::: GIVEN DATA
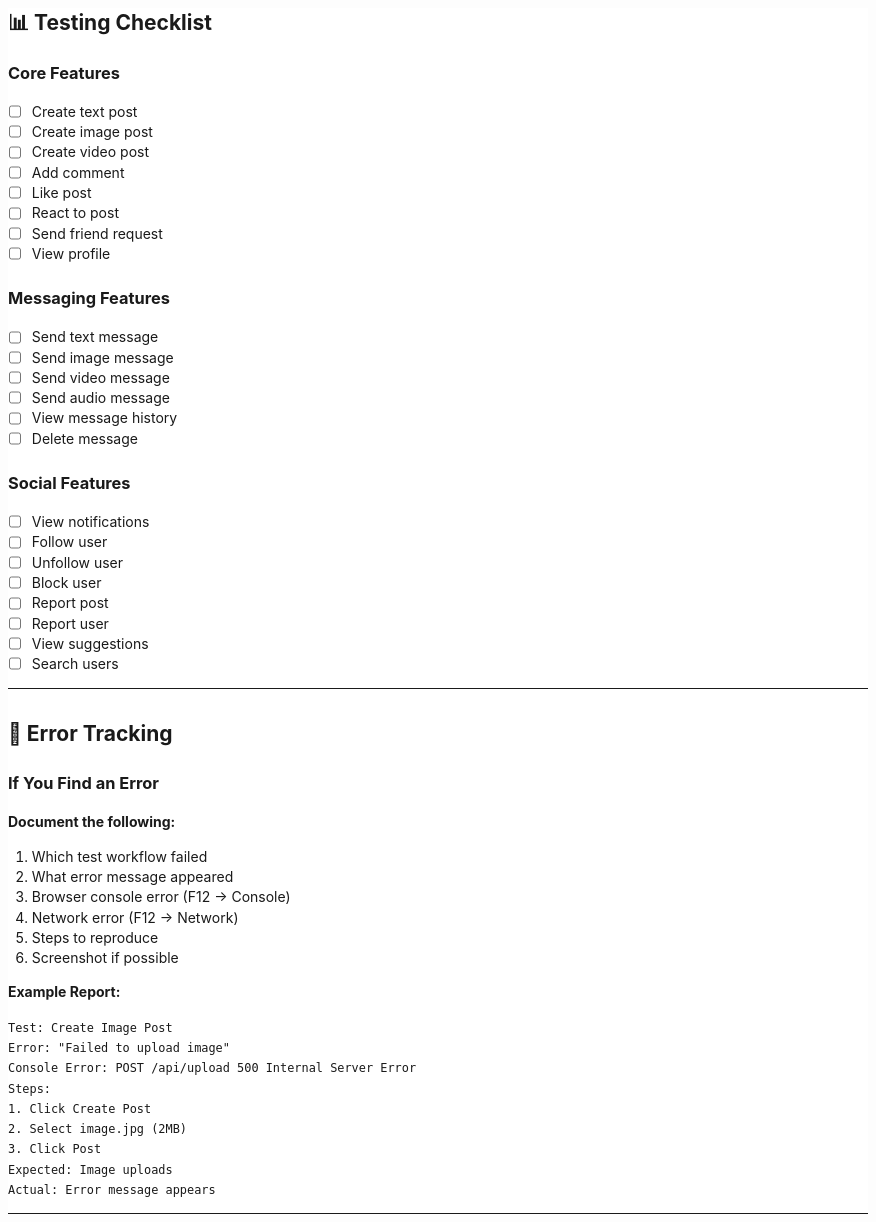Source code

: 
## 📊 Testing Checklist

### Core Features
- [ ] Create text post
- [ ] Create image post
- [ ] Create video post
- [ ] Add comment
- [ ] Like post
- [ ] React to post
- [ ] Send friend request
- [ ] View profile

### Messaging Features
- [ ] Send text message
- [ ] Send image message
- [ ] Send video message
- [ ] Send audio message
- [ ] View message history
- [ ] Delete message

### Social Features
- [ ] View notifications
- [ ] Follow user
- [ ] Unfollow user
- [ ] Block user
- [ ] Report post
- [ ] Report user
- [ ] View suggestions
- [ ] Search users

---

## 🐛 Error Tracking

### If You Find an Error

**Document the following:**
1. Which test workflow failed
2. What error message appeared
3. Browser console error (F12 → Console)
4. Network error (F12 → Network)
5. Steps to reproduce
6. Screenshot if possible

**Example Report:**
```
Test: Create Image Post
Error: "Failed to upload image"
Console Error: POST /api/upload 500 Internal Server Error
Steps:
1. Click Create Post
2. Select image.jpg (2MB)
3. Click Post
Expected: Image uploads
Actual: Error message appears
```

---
::::::
::: GIVEN DATA
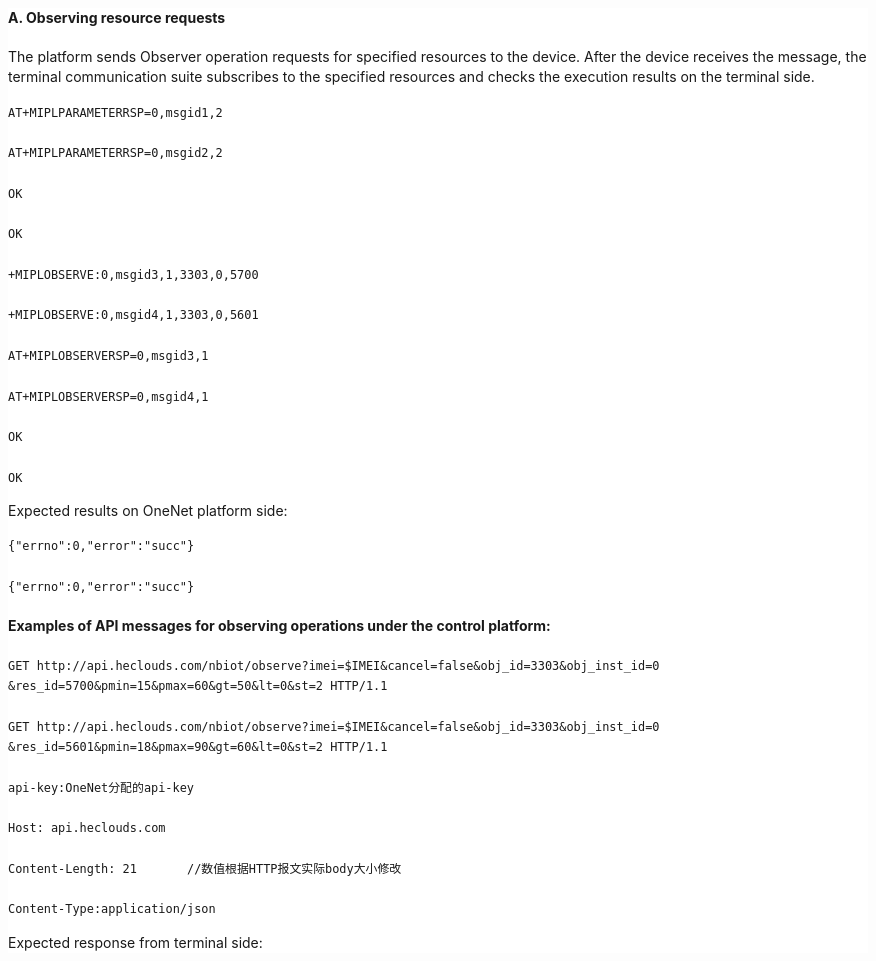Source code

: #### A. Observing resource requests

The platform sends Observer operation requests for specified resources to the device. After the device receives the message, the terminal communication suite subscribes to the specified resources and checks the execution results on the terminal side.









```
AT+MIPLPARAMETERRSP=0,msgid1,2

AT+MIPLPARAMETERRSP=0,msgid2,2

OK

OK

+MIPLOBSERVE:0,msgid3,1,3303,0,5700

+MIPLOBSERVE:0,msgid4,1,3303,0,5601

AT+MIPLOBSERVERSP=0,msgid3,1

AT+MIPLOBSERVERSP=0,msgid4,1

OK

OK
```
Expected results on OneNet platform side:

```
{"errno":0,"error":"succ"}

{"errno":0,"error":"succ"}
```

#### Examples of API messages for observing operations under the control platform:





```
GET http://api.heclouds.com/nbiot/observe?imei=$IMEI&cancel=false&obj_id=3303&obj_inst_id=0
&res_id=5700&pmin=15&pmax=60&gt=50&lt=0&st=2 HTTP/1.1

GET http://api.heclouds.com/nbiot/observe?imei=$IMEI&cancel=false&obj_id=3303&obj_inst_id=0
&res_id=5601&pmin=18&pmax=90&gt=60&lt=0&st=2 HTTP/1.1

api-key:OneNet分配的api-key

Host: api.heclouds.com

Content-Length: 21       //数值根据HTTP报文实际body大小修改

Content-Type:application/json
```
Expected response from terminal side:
::::::
::: GIVEN DATA
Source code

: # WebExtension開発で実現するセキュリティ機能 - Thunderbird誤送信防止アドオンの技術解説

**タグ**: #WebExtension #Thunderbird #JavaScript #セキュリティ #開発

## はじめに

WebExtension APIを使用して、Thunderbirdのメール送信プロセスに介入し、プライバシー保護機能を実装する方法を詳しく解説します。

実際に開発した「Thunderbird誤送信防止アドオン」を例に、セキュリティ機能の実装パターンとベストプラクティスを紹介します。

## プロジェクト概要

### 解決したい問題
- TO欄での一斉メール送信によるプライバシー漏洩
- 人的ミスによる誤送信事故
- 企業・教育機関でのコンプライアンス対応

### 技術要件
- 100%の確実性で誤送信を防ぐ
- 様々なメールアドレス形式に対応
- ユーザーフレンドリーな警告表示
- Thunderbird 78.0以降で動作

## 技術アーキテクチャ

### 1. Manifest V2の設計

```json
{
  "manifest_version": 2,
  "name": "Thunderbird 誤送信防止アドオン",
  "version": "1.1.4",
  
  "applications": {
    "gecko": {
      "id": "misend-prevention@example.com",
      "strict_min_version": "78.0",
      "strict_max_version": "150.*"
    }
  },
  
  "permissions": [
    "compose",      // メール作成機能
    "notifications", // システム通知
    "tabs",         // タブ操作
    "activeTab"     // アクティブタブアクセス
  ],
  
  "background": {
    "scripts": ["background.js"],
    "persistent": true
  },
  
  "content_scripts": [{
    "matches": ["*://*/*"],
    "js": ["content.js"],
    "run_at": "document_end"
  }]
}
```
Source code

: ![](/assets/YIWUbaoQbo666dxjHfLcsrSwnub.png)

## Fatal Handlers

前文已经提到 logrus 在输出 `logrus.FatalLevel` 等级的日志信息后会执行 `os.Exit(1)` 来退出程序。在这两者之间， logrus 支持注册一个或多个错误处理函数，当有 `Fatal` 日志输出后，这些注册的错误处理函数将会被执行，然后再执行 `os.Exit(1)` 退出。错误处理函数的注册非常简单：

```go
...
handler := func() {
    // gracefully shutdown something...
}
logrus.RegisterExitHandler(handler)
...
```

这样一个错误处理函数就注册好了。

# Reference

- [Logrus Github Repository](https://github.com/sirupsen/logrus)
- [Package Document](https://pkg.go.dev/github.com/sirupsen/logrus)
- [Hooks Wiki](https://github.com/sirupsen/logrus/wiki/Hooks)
::::::
• [YOUR GOAL]: The expected answer is a copy of each line in the records that holds the word "MIPLPARAMETERRSP".

• [OUTPUT OF THE TASK]:
AT+MIPLPARAMETERRSP=0,msgid1,2
AT+MIPLPARAMETERRSP=0,msgid2,2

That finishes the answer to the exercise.